%%

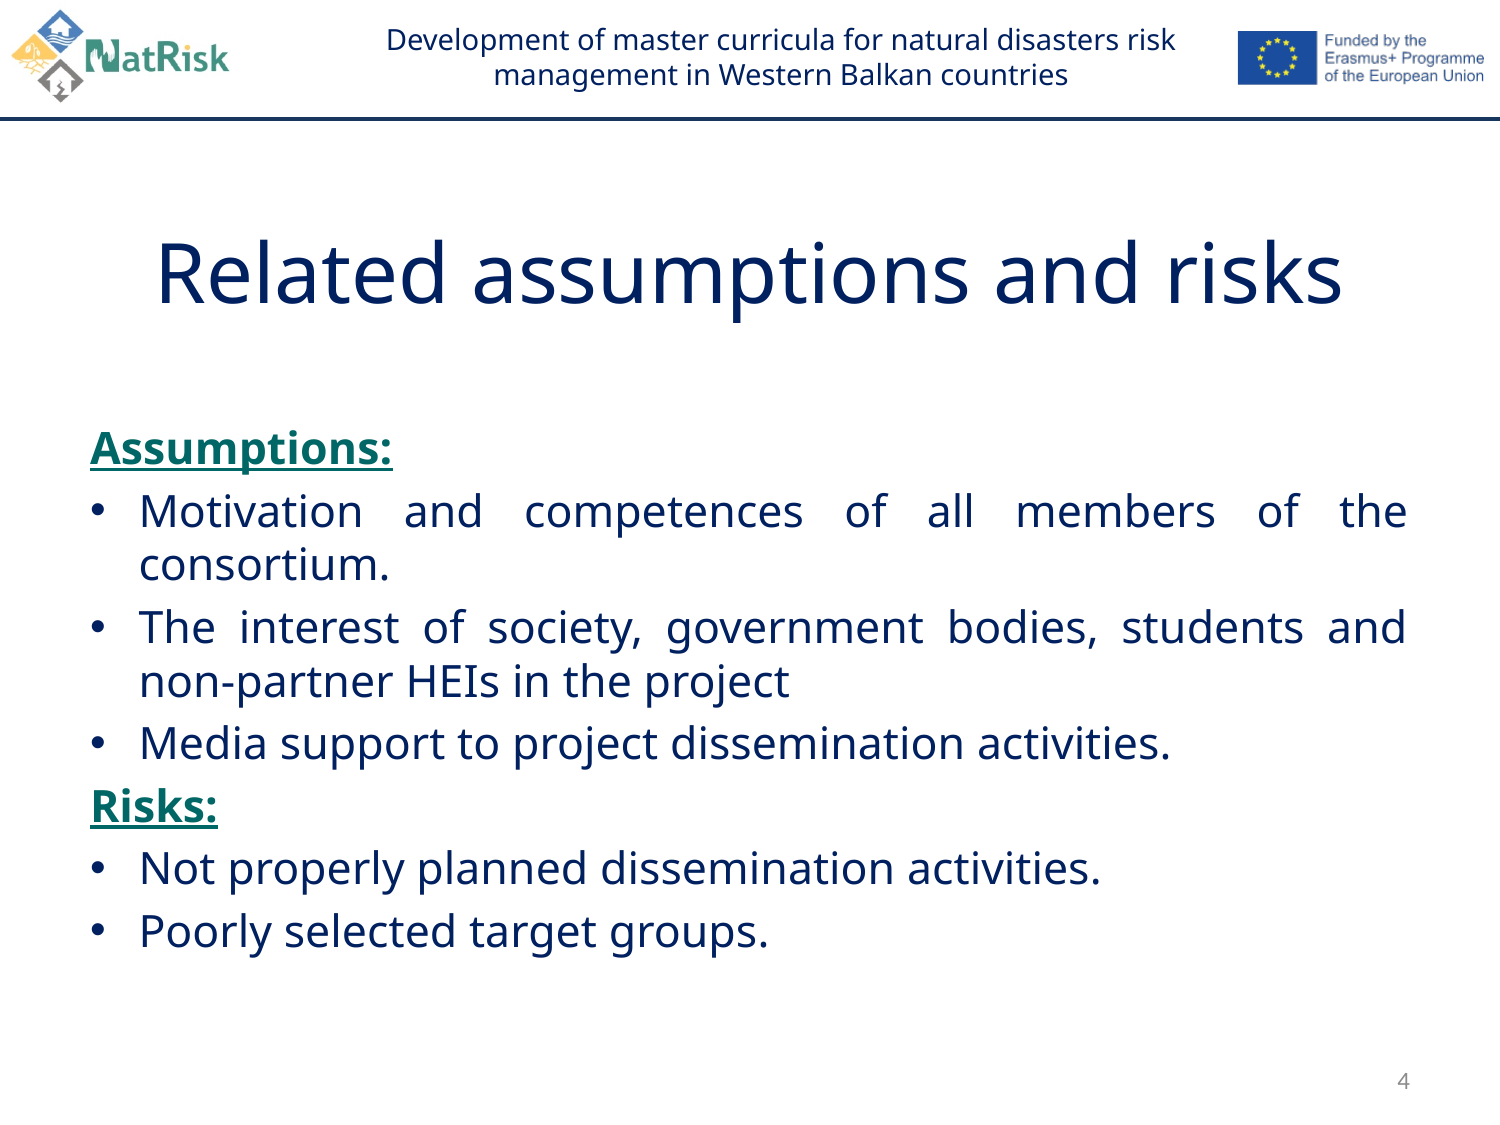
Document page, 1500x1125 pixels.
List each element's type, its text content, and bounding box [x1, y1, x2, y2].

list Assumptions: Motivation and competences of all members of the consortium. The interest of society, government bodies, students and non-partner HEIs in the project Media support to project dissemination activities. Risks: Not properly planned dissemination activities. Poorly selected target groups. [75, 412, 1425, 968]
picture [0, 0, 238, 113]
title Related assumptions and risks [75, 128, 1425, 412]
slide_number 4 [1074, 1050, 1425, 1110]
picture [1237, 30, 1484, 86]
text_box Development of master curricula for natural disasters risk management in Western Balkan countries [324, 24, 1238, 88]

%%

Work request – The expected answer is the whole listing above, copied exactly, with images excluded.

Reply to the task –
Document page, 1500x1125 pixels.
List each element's type, its text content, and bounding box [x1, y1, x2, y2].

list Assumptions: Motivation and competences of all members of the consortium. The interest of society, government bodies, students and non-partner HEIs in the project Media support to project dissemination activities. Risks: Not properly planned dissemination activities. Poorly selected target groups. [75, 412, 1425, 968]
picture [0, 0, 238, 113]
title Related assumptions and risks [75, 128, 1425, 412]
slide_number 4 [1074, 1050, 1425, 1110]
picture [1237, 30, 1484, 86]
text_box Development of master curricula for natural disasters risk management in Western Balkan countries [324, 24, 1238, 88]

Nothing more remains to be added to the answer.